Bernanke impõe cautela e Bovespa apura queda de 0,37%

O presidente do Federal Reserve, Ben Bernanke, não deu motivos para otimismo ontem. Com isso, as bolsas, que já vinham ensaiando cautela desde cedo diante dos desafios que a Grécia ainda tem de vencer para evitar o default, migraram para o vermelho. Após uma reunião do Comitê Federal de Mercado Aberto (Fomc) sem novidades - os juros foram mantidos entre zero e 0,25% e foi confirmado para 30 de junho o fim programa de compra de títulos do governo norte-americano, os Treasuries -, Bernanke definiu o rumo dos negócios. Ele disse durante entrevista coletiva que os EUA estão se recuperando num ritmo mais lento do que o previsto e que a economia mundial enfrenta riscos ligados à Grécia. Assim, as bolsas norte-americanas inverteram o sentido, registrando baixa ao redor de 0,60%.

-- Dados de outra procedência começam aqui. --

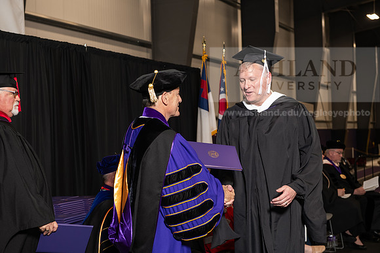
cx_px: 190
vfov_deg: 21.9
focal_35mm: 62
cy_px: 126
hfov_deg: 32.4
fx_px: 655
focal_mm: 62
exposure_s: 1/125
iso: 2000
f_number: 5
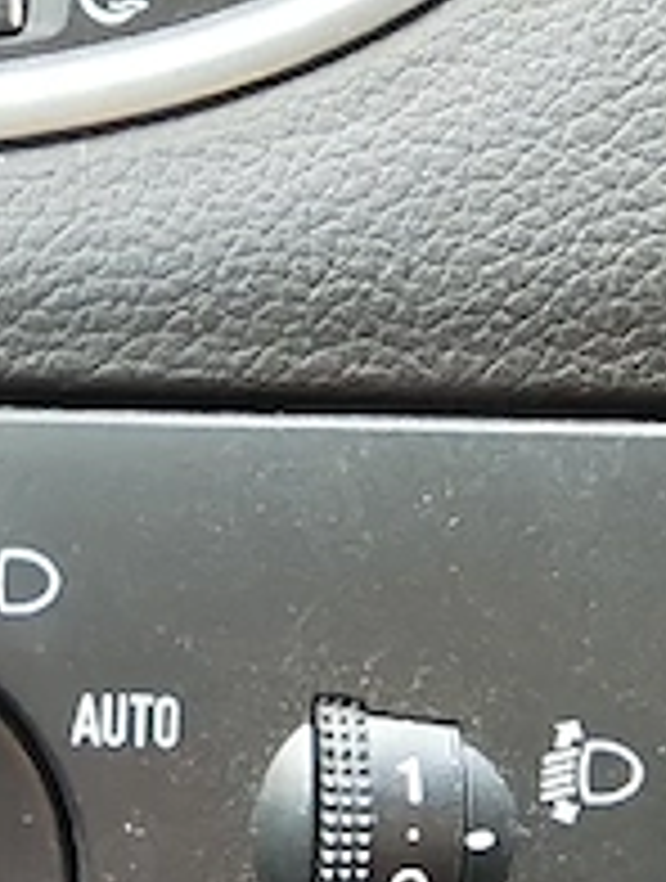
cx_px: 50
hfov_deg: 23.4
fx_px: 1558
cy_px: 439
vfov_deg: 31.6
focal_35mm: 61
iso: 1149
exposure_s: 1/33.4
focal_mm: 1.64
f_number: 2.2
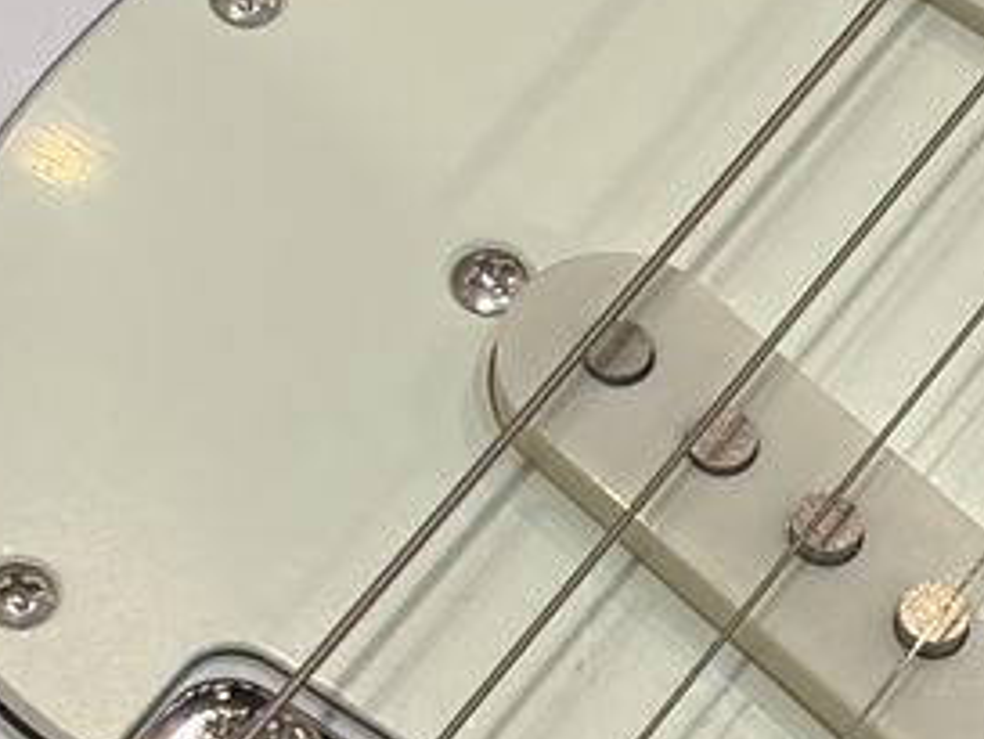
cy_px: 815
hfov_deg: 8.1
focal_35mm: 244
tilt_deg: -59.3
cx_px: 811
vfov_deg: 6.1
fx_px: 6939
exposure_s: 1/60
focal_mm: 5.96
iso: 125
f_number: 1.6
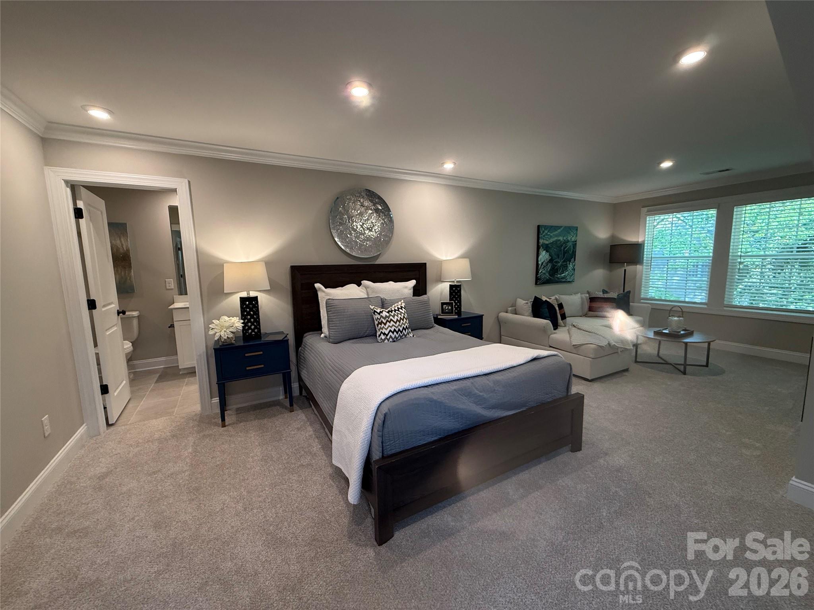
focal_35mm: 14
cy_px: 305
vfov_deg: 85.7
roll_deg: +0.4
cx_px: 407
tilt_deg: -7.1
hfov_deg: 102.1
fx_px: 329
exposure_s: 1/120
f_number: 2.2
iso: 160
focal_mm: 2.22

Claudia Violante, O Estado de S.Paulo

23 de junho de 2011 | 00h00

Aqui, a Bovespa recuou 0,37%, encerrando na mínima do dia, em 61.194,09 pontos. O feriado de hoje contribuiu para limitar apostas mais arriscadas na praça doméstica e para enxugar a liquidez.

Nos juros, as taxas ficaram rondando os ajustes, sem forças para realizar lucros após o crescimento da renda média dos brasileiros e da massa salarial em maio, divulgado pelo IBGE. Ganhou mais força ontem a percepção de que pode haver mais duas rodadas de alta da taxa básica de juros, a Selic, que está em 12,25% ao ano.

O dólar se moveu pouco e teve ligeira alta de 0,06%, a R$ 1,5890, reagindo à queda do euro após as declarações de Bernanke, e do presidente do Banco Central Europeu (BCE), Jean Claude Trichet. Ele ressaltou que as relações entre os bancos da zona do euro e a vulnerabilidade das finanças públicas de alguns países representam "ameaça séria" à estabilidade na União Europeia.